WHAT IS REQUIRED: In the records below, find the line with "focal_mm: 3.3" and the line with "f_number: 3.2"; return exactly those lines and every line between them.

DATA SECTION:
++++

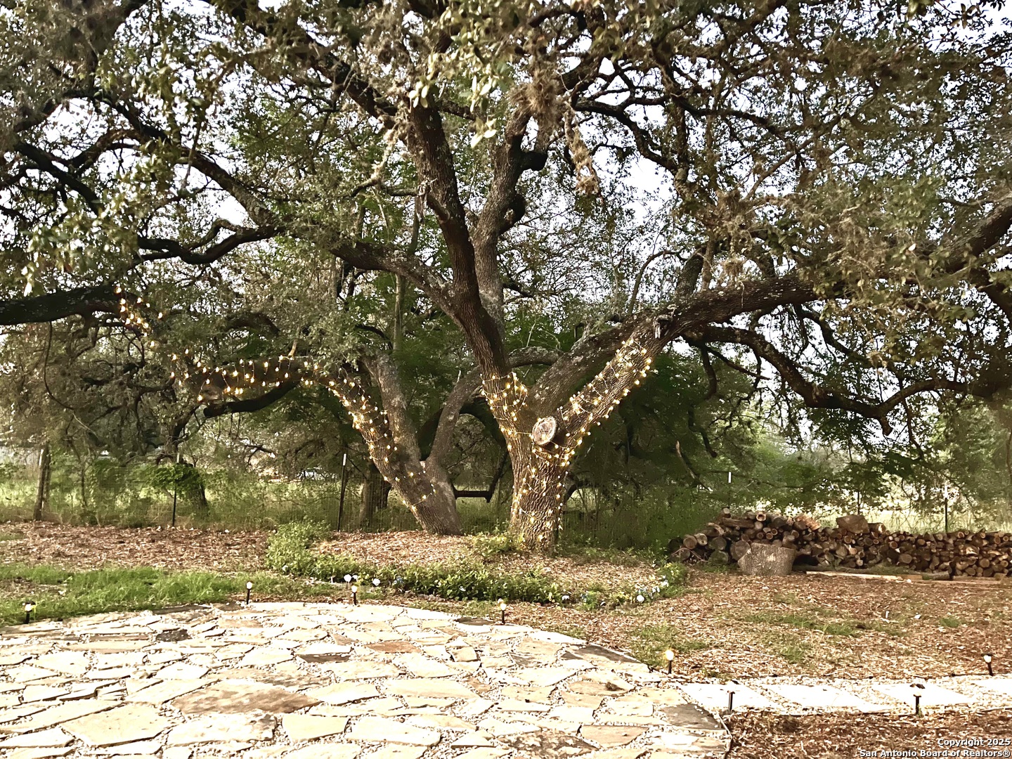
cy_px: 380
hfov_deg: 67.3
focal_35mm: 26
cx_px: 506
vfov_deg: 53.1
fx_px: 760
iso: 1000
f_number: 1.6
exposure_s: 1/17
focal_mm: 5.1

++++

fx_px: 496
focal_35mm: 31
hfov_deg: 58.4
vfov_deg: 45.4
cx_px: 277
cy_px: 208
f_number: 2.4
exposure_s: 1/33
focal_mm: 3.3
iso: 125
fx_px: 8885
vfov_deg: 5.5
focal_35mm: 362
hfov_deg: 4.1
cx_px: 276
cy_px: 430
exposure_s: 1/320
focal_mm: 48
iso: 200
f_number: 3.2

++++

SOLUTION TO THIS PROBLEM:
focal_mm: 3.3
iso: 125
fx_px: 8885
vfov_deg: 5.5
focal_35mm: 362
hfov_deg: 4.1
cx_px: 276
cy_px: 430
exposure_s: 1/320
focal_mm: 48
iso: 200
f_number: 3.2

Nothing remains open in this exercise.